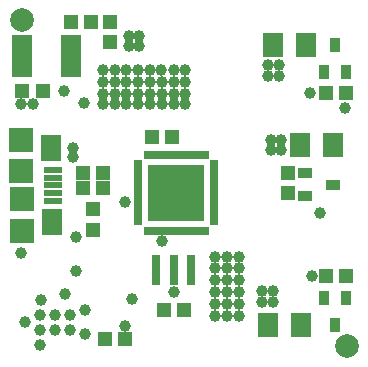
<source format=gbr>
G04 DipTrace 2.3.0.0*
%INTopMask.gbr*%
%MOMM*%
%ADD35C,2.0*%
%ADD48C,0.991*%
%ADD50R,0.804X2.504*%
%ADD56R,4.704X4.704*%
%ADD58R,0.504X0.804*%
%ADD60R,0.804X0.504*%
%ADD62R,1.804X2.004*%
%ADD64R,1.254X0.854*%
%ADD66R,0.854X1.254*%
%ADD70R,2.104X2.104*%
%ADD72R,2.104X2.004*%
%ADD74R,1.804X2.304*%
%ADD76R,1.554X0.604*%
%ADD78R,1.804X3.604*%
%ADD80R,1.204X1.304*%
%ADD82R,1.304X1.204*%
%FSLAX53Y53*%
G04*
G71*
G90*
G75*
G01*
%LNTopMask*%
%LPD*%
D48*
X14000Y5900D3*
X5500Y18100D3*
Y17300D3*
X1100Y21800D3*
X2100D3*
X13000Y10200D3*
X10500Y5300D3*
X2700Y1400D3*
X4760Y5770D3*
X9920Y13540D3*
X25540Y22800D3*
X9890Y3010D3*
X2730Y5270D3*
X23100Y18800D3*
Y17900D3*
X22200Y18800D3*
Y17900D3*
X22900Y25100D3*
Y24200D3*
X22000Y25100D3*
Y24200D3*
X22400Y6000D3*
Y5100D3*
X21500Y6000D3*
Y5100D3*
X5700Y7700D3*
X5692Y10555D3*
X25700Y7300D3*
X11100Y27600D3*
Y26700D3*
X10200Y27600D3*
Y26700D3*
X26400Y12600D3*
X28500Y21500D3*
X4700Y22900D3*
X6400Y21900D3*
X8000Y24700D3*
X9000D3*
X10000D3*
X11000D3*
X8000Y23700D3*
X9000D3*
X10000D3*
X11000D3*
X8000Y22700D3*
X9000D3*
X10000D3*
X11000D3*
X8000Y21800D3*
X9000D3*
X10000D3*
X11000D3*
X12000Y24700D3*
X12900D3*
X14000D3*
X15000D3*
X12000Y23700D3*
X13000D3*
X14000D3*
X15000D3*
X12000Y22700D3*
X13000D3*
X14000D3*
X15000D3*
X12000Y21800D3*
X13000D3*
X14000D3*
X15000D3*
X17500Y8900D3*
X18500D3*
X19500D3*
X17500Y7900D3*
X18500D3*
X19500D3*
X17500Y6900D3*
X18500D3*
X19500D3*
X1100Y9200D3*
X17500Y5900D3*
X18500D3*
X19500D3*
X17500Y4900D3*
X18500D3*
X19500D3*
X17500Y3900D3*
X18500D3*
X19500D3*
D82*
X13900Y19000D3*
X12200D3*
D80*
X7200Y12900D3*
Y11200D3*
D82*
X1200Y22900D3*
X2900D3*
X5300Y28800D3*
X7000D3*
D80*
X8600Y27100D3*
Y28800D3*
D78*
X5300Y25900D3*
X1200D3*
D48*
X2700Y2700D3*
Y3970D3*
X3970Y2700D3*
Y3970D3*
X5240Y2700D3*
Y3970D3*
X1430Y3335D3*
X6510Y4351D3*
Y2319D3*
D76*
X3800Y16250D3*
Y15600D3*
Y14950D3*
Y14300D3*
Y13650D3*
D74*
X3650Y18060D3*
X3690Y11840D3*
D72*
X1090Y18750D3*
X1120Y11090D3*
D70*
X1110Y16140D3*
X1120Y13750D3*
D35*
X1200Y28900D3*
X28700Y1300D3*
D66*
X28600Y5400D3*
X26700D3*
X27650Y3100D3*
D64*
X25160Y15950D3*
Y14050D3*
X27460Y15000D3*
D66*
X26700Y24500D3*
X28600D3*
X27650Y26800D3*
D82*
X8200Y1900D3*
X9900D3*
X14900Y4400D3*
X13200D3*
X8000Y16000D3*
X6300D3*
X8000Y14700D3*
X6300D3*
D62*
X24800Y3100D3*
X22000D3*
X27460Y18350D3*
X24660D3*
X25200Y26800D3*
X22400D3*
D82*
X26900Y7300D3*
X28600D3*
D80*
X23660Y14250D3*
Y15950D3*
D82*
X28600Y22800D3*
X26900D3*
D60*
X11000Y16800D3*
Y16300D3*
Y15800D3*
Y15300D3*
Y14800D3*
Y14300D3*
Y13800D3*
Y13300D3*
Y12800D3*
Y12300D3*
Y11800D3*
D58*
X11700Y11100D3*
X12200D3*
X12700D3*
X13200D3*
X13700D3*
X14200D3*
X14700D3*
X15200D3*
X15700D3*
X16200D3*
X16700D3*
D60*
X17400Y11800D3*
Y12300D3*
Y12800D3*
Y13300D3*
Y13800D3*
Y14300D3*
Y14800D3*
Y15300D3*
Y15800D3*
Y16300D3*
Y16800D3*
D58*
X16700Y17500D3*
X16200D3*
X15700D3*
X15200D3*
X14700D3*
X14200D3*
X13700D3*
X13200D3*
X12700D3*
X12200D3*
X11700D3*
D56*
X14200Y14300D3*
D50*
X12500Y7800D3*
X13999Y7790D3*
X15506Y7800D3*
M02*

</source>
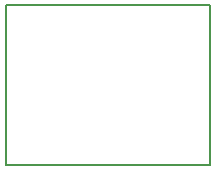
<source format=gm1>
G04 Layer_Color=16711935*
%FSLAX24Y24*%
%MOIN*%
G70*
G01*
G75*
%ADD21C,0.0060*%
D21*
X3380Y-2180D02*
Y3170D01*
X-3410Y-2180D02*
X3380D01*
X-3410D02*
Y3170D01*
X3380D01*
M02*

</source>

##############################

_EXERCISE DESCRIPTION_. Return, exactly as they stand, all of the lines above, but not the pictures.

_YOUR SOLUTION_.
<source format=gbr>
G04 DipTrace 2.3.0.0*
%INTopMask.gbr*%
%MOMM*%
%ADD35C,2.0*%
%ADD48C,0.991*%
%ADD50R,0.804X2.504*%
%ADD56R,4.704X4.704*%
%ADD58R,0.504X0.804*%
%ADD60R,0.804X0.504*%
%ADD62R,1.804X2.004*%
%ADD64R,1.254X0.854*%
%ADD66R,0.854X1.254*%
%ADD70R,2.104X2.104*%
%ADD72R,2.104X2.004*%
%ADD74R,1.804X2.304*%
%ADD76R,1.554X0.604*%
%ADD78R,1.804X3.604*%
%ADD80R,1.204X1.304*%
%ADD82R,1.304X1.204*%
%FSLAX53Y53*%
G04*
G71*
G90*
G75*
G01*
%LNTopMask*%
%LPD*%
D48*
X14000Y5900D3*
X5500Y18100D3*
Y17300D3*
X1100Y21800D3*
X2100D3*
X13000Y10200D3*
X10500Y5300D3*
X2700Y1400D3*
X4760Y5770D3*
X9920Y13540D3*
X25540Y22800D3*
X9890Y3010D3*
X2730Y5270D3*
X23100Y18800D3*
Y17900D3*
X22200Y18800D3*
Y17900D3*
X22900Y25100D3*
Y24200D3*
X22000Y25100D3*
Y24200D3*
X22400Y6000D3*
Y5100D3*
X21500Y6000D3*
Y5100D3*
X5700Y7700D3*
X5692Y10555D3*
X25700Y7300D3*
X11100Y27600D3*
Y26700D3*
X10200Y27600D3*
Y26700D3*
X26400Y12600D3*
X28500Y21500D3*
X4700Y22900D3*
X6400Y21900D3*
X8000Y24700D3*
X9000D3*
X10000D3*
X11000D3*
X8000Y23700D3*
X9000D3*
X10000D3*
X11000D3*
X8000Y22700D3*
X9000D3*
X10000D3*
X11000D3*
X8000Y21800D3*
X9000D3*
X10000D3*
X11000D3*
X12000Y24700D3*
X12900D3*
X14000D3*
X15000D3*
X12000Y23700D3*
X13000D3*
X14000D3*
X15000D3*
X12000Y22700D3*
X13000D3*
X14000D3*
X15000D3*
X12000Y21800D3*
X13000D3*
X14000D3*
X15000D3*
X17500Y8900D3*
X18500D3*
X19500D3*
X17500Y7900D3*
X18500D3*
X19500D3*
X17500Y6900D3*
X18500D3*
X19500D3*
X1100Y9200D3*
X17500Y5900D3*
X18500D3*
X19500D3*
X17500Y4900D3*
X18500D3*
X19500D3*
X17500Y3900D3*
X18500D3*
X19500D3*
D82*
X13900Y19000D3*
X12200D3*
D80*
X7200Y12900D3*
Y11200D3*
D82*
X1200Y22900D3*
X2900D3*
X5300Y28800D3*
X7000D3*
D80*
X8600Y27100D3*
Y28800D3*
D78*
X5300Y25900D3*
X1200D3*
D48*
X2700Y2700D3*
Y3970D3*
X3970Y2700D3*
Y3970D3*
X5240Y2700D3*
Y3970D3*
X1430Y3335D3*
X6510Y4351D3*
Y2319D3*
D76*
X3800Y16250D3*
Y15600D3*
Y14950D3*
Y14300D3*
Y13650D3*
D74*
X3650Y18060D3*
X3690Y11840D3*
D72*
X1090Y18750D3*
X1120Y11090D3*
D70*
X1110Y16140D3*
X1120Y13750D3*
D35*
X1200Y28900D3*
X28700Y1300D3*
D66*
X28600Y5400D3*
X26700D3*
X27650Y3100D3*
D64*
X25160Y15950D3*
Y14050D3*
X27460Y15000D3*
D66*
X26700Y24500D3*
X28600D3*
X27650Y26800D3*
D82*
X8200Y1900D3*
X9900D3*
X14900Y4400D3*
X13200D3*
X8000Y16000D3*
X6300D3*
X8000Y14700D3*
X6300D3*
D62*
X24800Y3100D3*
X22000D3*
X27460Y18350D3*
X24660D3*
X25200Y26800D3*
X22400D3*
D82*
X26900Y7300D3*
X28600D3*
D80*
X23660Y14250D3*
Y15950D3*
D82*
X28600Y22800D3*
X26900D3*
D60*
X11000Y16800D3*
Y16300D3*
Y15800D3*
Y15300D3*
Y14800D3*
Y14300D3*
Y13800D3*
Y13300D3*
Y12800D3*
Y12300D3*
Y11800D3*
D58*
X11700Y11100D3*
X12200D3*
X12700D3*
X13200D3*
X13700D3*
X14200D3*
X14700D3*
X15200D3*
X15700D3*
X16200D3*
X16700D3*
D60*
X17400Y11800D3*
Y12300D3*
Y12800D3*
Y13300D3*
Y13800D3*
Y14300D3*
Y14800D3*
Y15300D3*
Y15800D3*
Y16300D3*
Y16800D3*
D58*
X16700Y17500D3*
X16200D3*
X15700D3*
X15200D3*
X14700D3*
X14200D3*
X13700D3*
X13200D3*
X12700D3*
X12200D3*
X11700D3*
D56*
X14200Y14300D3*
D50*
X12500Y7800D3*
X13999Y7790D3*
X15506Y7800D3*
M02*

</source>
<source format=gm1>
G04 Layer_Color=16711935*
%FSLAX24Y24*%
%MOIN*%
G70*
G01*
G75*
%ADD21C,0.0060*%
D21*
X3380Y-2180D02*
Y3170D01*
X-3410Y-2180D02*
X3380D01*
X-3410D02*
Y3170D01*
X3380D01*
M02*

</source>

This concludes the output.